Changed recommendations and evidence summaries can be found in sections:

5.1.1 Guidelines for screening and early detection

Recommendation

LE

GR

Do not subject men to PSA testing without counselling on the potential risks and benefits.

3

B

PSA=prostate-specific antigen.

5.3.5Guidelines for staging of PCa

Intermediate-risk PCa

LE

GR

In predominantly Gleason pattern 4, metastatic screening, include at least a cross-sectional abdominopelvic imaging, and a CT/MRI and bone-scan for staging purposes.

2a

A*

In predominantly Gleason pattern 4, use prostate mpMRI for local staging and metastatic screening.

2b

A

High-risk localised PCa/ High-risk locally advanced PCa

LE

GR

Perform metastatic screening including at least cross-sectional abdominopelvic imaging and a bone-scan.

2a

A

mpMRI=multiparametric magnetic resonance imaging; CT=computed tomography.

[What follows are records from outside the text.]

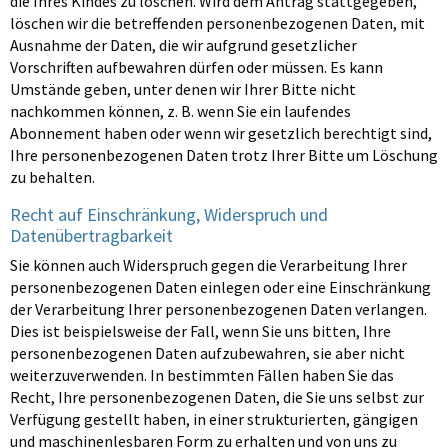
die Ihres Kindes zu löschen. Wird dem Antrag stattgegeben,
löschen wir die betreffenden personenbezogenen Daten, mit
Ausnahme der Daten, die wir aufgrund gesetzlicher
Vorschriften aufbewahren dürfen oder müssen. Es kann
Umstände geben, unter denen wir Ihrer Bitte nicht
nachkommen können, z. B. wenn Sie ein laufendes
Abonnement haben oder wenn wir gesetzlich berechtigt sind,
Ihre personenbezogenen Daten trotz Ihrer Bitte um Löschung
zu behalten.
Recht auf Einschränkung, Widerspruch und
Datenübertragbarkeit
Sie können auch Widerspruch gegen die Verarbeitung Ihrer
personenbezogenen Daten einlegen oder eine Einschränkung
der Verarbeitung Ihrer personenbezogenen Daten verlangen.
Dies ist beispielsweise der Fall, wenn Sie uns bitten, Ihre
personenbezogenen Daten aufzubewahren, sie aber nicht
weiterzuverwenden. In bestimmten Fällen haben Sie das
Recht, Ihre personenbezogenen Daten, die Sie uns selbst zur
Verfügung gestellt haben, in einer strukturierten, gängigen
und maschinenlesbaren Form zu erhalten und von uns zu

6.4.5 Summary of evidence and guidelines for experimental therapeutic options to treat clinically localised PCa

Summary of evidence

LE

The available short-term data does not prove equivalence.

2b

There is no reliable long-term comparative data to indicate that CSAP or HIFU leads to equivalent oncological outcomes compared with radical prostatectomy or EBRT.

3

PSA nadir values after ablative therapies may have prognostic value.

3

Focal therapy of any sort appears promising but remains investigational, with uncertainties surrounding follow-up and re-treatment criteria.

3

Recommendation

LE

GR

Only offer cryotherapy and HIFU within a clinical trial setting.

3

B

HIFU=high-intensity focused ultrasound.

6.6.7Guidelines for hormonal treatment of metastatic prostate cancer

Recommendation

LE

GR

In newly diagnosed M1 patients, offer castration combined with docetaxel, provided patients are fit enough to receive chemotherapy.

1a

A

6.10.4.6Guidelines for imaging in patients with biochemical failure

PSA recurrence after RT

LE

GR

Choline PET/CT imaging is recommended to rule out lymph nodes or distant metastases in patients fit enough for curative salvage treatment

2b

B

PET/CT=positon emission tomography/computed tomography.

6.10.11.1Guidelines for salvage lymph node dissection

Recommendation

GR

Discuss salvage LND with men experiencing nodal recurrence after local treatment but it should be considered experimental and biochemical recurrence after salvage LND occurs in the majority of cases.

LND=lymph node dissection.

6.11.10 Summary of evidence and recommendation for life-prolonging treatments of mCRPC

Summary of evidence

LE

No clear-cut recommendation can be made for the most effective drug for secondary treatment (i.e. hormone therapy or chemotherapy) as no clear predictive factors exist.